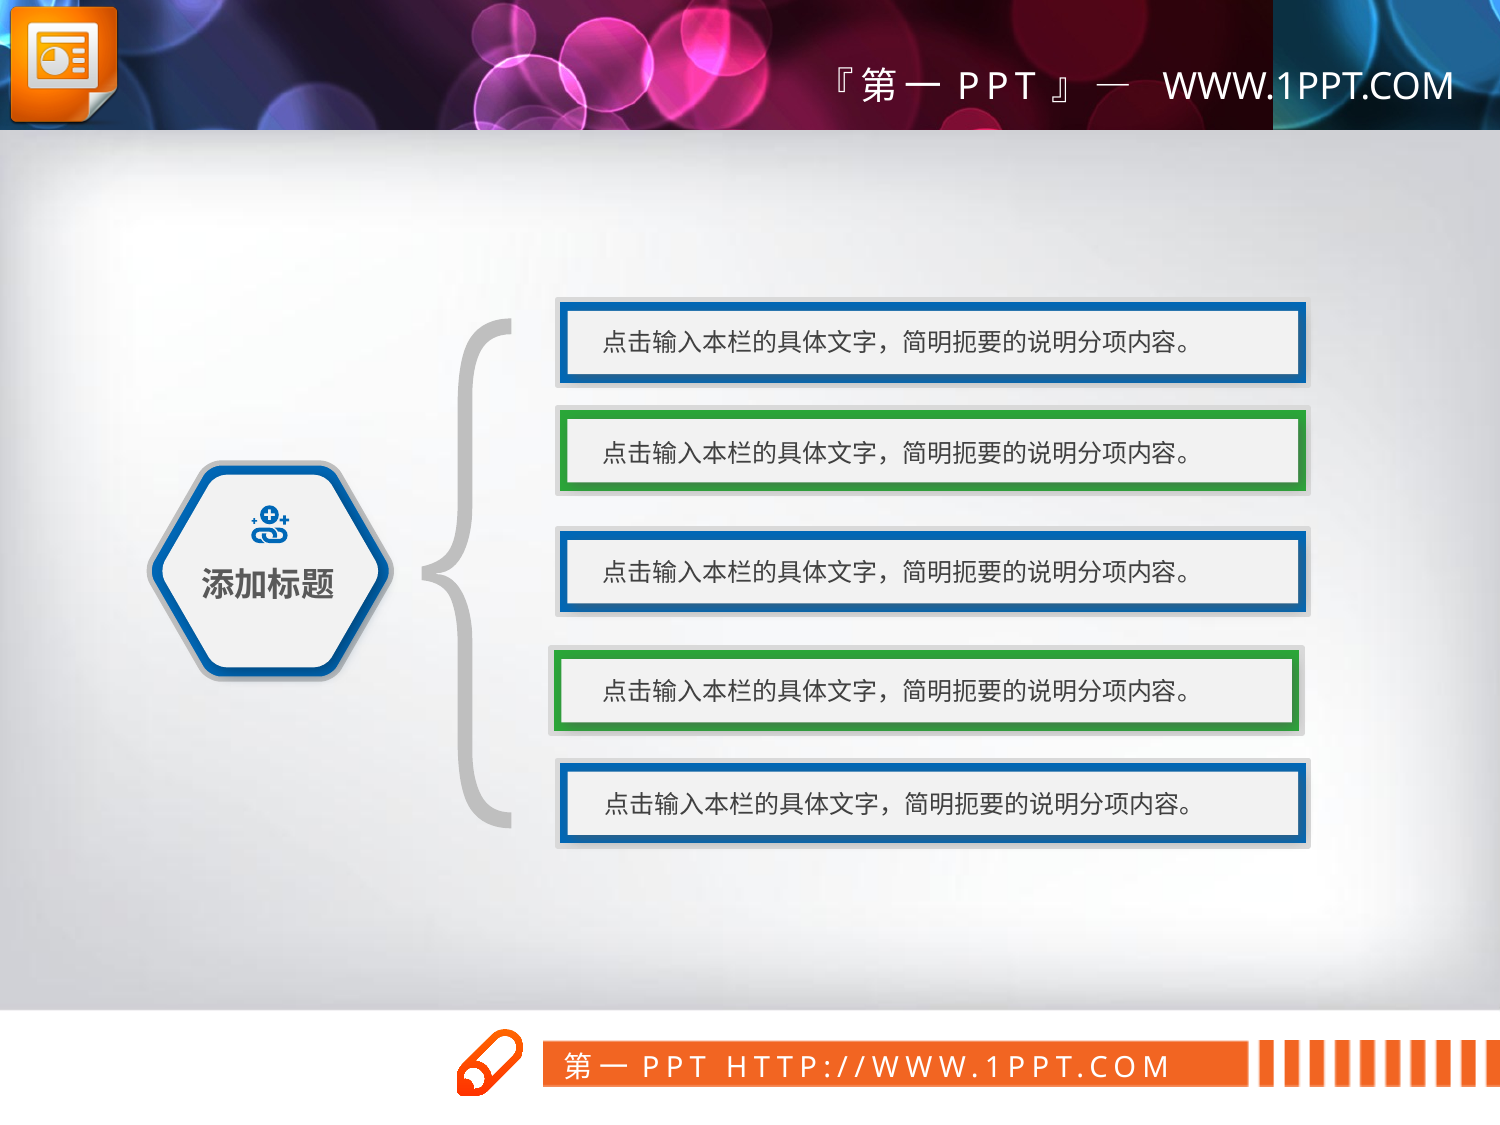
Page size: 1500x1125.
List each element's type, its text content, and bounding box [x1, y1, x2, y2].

text_box [149, 462, 341, 678]
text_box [251, 505, 290, 544]
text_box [556, 299, 1309, 386]
picture [0, 0, 1500, 1012]
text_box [556, 760, 1309, 847]
text_box [162, 474, 379, 668]
picture [543, 1040, 1500, 1087]
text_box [556, 407, 1309, 494]
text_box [556, 528, 1309, 615]
text_box [421, 318, 512, 829]
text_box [550, 647, 1303, 734]
text_box 添加标题 [189, 557, 346, 609]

■ Written task ■
Set the data above down again exactly as given, with no pictures.

■ Output below ■
Page size: 1500x1125.
List each element's type, its text content, and bounding box [x1, y1, x2, y2].

text_box [149, 462, 341, 678]
text_box [251, 505, 290, 544]
text_box [556, 299, 1309, 386]
picture [0, 0, 1500, 1012]
text_box [556, 760, 1309, 847]
text_box [162, 474, 379, 668]
picture [543, 1040, 1500, 1087]
text_box [556, 407, 1309, 494]
text_box [556, 528, 1309, 615]
text_box [421, 318, 512, 829]
text_box [550, 647, 1303, 734]
text_box 添加标题 [189, 557, 346, 609]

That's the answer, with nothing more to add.